Work order: Pick out the lines below with "Gameplay" and list them.

[Saved entries]
________________________
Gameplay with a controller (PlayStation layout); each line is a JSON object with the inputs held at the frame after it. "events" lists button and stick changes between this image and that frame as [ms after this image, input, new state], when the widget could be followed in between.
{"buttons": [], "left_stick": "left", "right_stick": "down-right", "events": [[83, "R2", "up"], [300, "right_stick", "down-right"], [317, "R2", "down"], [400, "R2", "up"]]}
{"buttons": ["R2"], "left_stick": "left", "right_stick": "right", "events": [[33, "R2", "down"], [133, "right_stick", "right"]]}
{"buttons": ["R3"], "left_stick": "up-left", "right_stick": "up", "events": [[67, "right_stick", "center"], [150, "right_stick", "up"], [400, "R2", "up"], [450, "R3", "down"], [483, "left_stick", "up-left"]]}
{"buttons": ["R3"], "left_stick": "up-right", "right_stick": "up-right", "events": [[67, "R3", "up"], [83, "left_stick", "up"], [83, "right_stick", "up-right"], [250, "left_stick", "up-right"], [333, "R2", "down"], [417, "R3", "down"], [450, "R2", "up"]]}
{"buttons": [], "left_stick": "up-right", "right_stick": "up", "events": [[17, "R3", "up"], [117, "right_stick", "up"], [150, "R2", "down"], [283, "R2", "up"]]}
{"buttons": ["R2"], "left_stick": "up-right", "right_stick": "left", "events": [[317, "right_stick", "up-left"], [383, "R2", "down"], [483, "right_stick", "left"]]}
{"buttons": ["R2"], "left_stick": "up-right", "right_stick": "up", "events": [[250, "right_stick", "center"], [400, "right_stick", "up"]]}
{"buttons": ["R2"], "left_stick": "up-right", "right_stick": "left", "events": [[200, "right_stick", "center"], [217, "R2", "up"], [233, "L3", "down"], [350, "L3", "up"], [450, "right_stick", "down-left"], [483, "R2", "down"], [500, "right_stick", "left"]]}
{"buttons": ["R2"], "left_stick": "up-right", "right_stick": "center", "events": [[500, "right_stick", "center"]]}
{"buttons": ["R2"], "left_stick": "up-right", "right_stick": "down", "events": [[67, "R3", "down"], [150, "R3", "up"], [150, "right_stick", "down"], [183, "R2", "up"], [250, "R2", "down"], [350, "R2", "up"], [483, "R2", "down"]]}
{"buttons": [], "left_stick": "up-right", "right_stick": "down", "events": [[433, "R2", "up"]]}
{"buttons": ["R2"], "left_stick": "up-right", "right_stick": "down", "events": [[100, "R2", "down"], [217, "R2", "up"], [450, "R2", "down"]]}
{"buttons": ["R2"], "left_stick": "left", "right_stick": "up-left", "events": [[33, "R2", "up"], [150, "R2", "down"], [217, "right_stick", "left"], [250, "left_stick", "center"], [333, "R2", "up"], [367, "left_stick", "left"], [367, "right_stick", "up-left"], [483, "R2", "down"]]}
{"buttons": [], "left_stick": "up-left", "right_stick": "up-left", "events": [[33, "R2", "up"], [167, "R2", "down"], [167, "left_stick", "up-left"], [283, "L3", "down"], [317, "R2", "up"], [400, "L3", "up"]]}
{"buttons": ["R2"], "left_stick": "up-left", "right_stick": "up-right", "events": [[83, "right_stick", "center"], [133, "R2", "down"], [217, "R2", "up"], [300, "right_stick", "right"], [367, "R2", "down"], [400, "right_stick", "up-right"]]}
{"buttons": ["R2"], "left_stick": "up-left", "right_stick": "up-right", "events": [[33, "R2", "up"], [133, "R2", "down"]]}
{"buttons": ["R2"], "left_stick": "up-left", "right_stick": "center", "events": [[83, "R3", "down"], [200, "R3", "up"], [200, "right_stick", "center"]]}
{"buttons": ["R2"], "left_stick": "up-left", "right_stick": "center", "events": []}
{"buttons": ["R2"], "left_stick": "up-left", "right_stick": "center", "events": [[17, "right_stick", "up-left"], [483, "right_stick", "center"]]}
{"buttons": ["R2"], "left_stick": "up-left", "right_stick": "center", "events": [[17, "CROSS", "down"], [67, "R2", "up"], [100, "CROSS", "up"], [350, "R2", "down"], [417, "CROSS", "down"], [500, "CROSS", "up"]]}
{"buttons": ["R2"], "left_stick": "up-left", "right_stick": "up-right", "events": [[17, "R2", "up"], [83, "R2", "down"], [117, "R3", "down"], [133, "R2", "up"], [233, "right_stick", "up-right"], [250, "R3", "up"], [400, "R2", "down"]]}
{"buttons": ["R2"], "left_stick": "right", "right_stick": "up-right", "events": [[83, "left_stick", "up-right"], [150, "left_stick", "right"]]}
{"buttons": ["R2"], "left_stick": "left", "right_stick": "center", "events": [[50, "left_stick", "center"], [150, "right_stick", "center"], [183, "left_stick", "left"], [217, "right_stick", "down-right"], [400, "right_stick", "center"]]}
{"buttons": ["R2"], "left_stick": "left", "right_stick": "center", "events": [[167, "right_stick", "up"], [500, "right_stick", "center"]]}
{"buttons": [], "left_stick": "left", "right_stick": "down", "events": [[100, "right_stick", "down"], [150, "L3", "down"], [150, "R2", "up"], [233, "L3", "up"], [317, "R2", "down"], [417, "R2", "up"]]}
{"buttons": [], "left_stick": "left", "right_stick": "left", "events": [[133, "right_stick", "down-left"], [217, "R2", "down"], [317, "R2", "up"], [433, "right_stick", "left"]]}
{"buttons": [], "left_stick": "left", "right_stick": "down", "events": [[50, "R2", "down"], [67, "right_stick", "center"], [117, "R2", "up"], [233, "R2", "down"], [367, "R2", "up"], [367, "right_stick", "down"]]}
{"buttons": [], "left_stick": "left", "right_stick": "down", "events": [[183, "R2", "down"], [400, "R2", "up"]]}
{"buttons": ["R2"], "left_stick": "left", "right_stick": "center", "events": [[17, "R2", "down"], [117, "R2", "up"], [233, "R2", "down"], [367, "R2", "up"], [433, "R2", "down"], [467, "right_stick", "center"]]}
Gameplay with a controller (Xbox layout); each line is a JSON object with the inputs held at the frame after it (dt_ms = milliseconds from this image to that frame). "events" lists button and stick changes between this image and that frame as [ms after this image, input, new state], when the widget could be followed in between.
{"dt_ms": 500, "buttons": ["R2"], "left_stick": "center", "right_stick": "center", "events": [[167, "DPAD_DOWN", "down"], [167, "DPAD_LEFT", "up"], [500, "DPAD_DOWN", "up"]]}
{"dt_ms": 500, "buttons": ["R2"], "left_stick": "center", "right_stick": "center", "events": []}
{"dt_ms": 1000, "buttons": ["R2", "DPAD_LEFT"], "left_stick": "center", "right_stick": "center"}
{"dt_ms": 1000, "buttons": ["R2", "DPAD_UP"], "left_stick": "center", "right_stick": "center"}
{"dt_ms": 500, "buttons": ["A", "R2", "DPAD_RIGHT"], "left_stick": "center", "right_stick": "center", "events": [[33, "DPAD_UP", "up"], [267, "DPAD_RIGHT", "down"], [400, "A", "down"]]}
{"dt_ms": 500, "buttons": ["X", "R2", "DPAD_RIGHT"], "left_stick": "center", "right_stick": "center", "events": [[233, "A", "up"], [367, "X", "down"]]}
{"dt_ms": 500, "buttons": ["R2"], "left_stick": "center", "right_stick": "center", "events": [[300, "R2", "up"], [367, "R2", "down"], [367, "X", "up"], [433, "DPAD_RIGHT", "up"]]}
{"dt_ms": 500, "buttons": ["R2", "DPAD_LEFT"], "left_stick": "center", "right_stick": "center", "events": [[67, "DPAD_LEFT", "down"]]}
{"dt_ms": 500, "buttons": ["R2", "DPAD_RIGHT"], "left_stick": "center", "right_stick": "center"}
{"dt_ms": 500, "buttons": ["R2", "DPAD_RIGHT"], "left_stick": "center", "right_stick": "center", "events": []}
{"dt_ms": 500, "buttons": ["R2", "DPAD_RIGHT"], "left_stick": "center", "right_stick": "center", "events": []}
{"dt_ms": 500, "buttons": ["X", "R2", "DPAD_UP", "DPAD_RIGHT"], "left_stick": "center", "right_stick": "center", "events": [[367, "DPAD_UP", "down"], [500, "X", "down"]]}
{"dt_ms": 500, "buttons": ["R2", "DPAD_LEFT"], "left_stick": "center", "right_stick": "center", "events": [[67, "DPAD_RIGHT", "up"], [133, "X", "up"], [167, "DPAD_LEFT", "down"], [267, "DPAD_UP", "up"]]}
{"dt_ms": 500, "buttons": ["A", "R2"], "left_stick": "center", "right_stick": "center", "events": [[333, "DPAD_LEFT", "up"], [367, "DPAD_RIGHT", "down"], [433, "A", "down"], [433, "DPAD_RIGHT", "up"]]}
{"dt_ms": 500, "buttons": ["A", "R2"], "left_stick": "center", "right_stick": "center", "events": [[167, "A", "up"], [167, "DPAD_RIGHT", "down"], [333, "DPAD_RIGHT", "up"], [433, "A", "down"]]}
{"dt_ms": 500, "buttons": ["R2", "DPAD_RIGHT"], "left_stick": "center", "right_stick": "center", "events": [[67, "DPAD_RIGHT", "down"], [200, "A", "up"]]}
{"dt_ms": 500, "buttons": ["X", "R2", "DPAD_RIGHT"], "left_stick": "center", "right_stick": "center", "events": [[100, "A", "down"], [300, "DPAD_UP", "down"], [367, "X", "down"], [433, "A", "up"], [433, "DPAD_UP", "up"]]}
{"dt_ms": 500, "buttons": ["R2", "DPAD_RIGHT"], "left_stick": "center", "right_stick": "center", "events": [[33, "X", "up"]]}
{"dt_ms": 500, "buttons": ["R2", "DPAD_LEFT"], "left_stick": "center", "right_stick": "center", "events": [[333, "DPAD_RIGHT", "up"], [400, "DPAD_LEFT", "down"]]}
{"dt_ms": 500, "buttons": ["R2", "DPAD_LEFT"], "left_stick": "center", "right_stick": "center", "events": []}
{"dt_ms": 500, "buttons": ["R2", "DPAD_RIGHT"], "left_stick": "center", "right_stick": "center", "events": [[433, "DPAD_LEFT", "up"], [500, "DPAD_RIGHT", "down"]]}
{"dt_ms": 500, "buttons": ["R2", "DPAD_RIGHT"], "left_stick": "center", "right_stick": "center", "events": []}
________________________
Problem solution:
Gameplay with a controller (PlayStation layout); each line is a JSON object with the inputs held at the frame after it. "events" lists button and stick changes between this image and that frame as [ms after this image, input, new state], when the widget could be followed in between.
Gameplay with a controller (Xbox layout); each line is a JSON object with the inputs held at the frame after it (dt_ms = milliseconds from this image to that frame). "events" lists button and stick changes between this image and that frame as [ms after this image, input, new state], when the widget could be followed in between.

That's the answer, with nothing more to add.